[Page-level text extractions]
:::
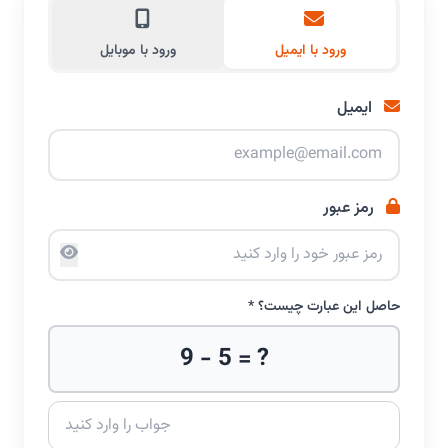
ورود با ایمیل
ورود با موبایل
ایمیل
رمز عبور
حاصل این عبارت چیست؟ *
9 - 5 = ?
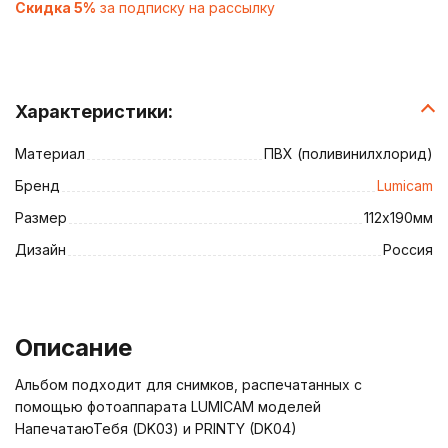
Скидка 5%
за подписку на рассылку
Характеристики:
Материал
ПВХ (поливинилхлорид)
Бренд
Lumicam
Размер
112х190мм
Дизайн
Россия
Описание
Альбом подходит для снимков, распечатанных с
помощью фотоаппарата LUMICAM моделей
НапечатаюТебя (DK03) и PRINTY (DK04)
:::
■ Task brief: Every line above should be retyped exactly; the pictures do not belong in the copy.

■ Task output:
ورود با ایمیل
ورود با موبایل
ایمیل
رمز عبور
حاصل این عبارت چیست؟ *
9 - 5 = ?
Скидка 5%
за подписку на рассылку
Характеристики:
Материал
ПВХ (поливинилхлорид)
Бренд
Lumicam
Размер
112х190мм
Дизайн
Россия
Описание
Альбом подходит для снимков, распечатанных с
помощью фотоаппарата LUMICAM моделей
НапечатаюТебя (DK03) и PRINTY (DK04)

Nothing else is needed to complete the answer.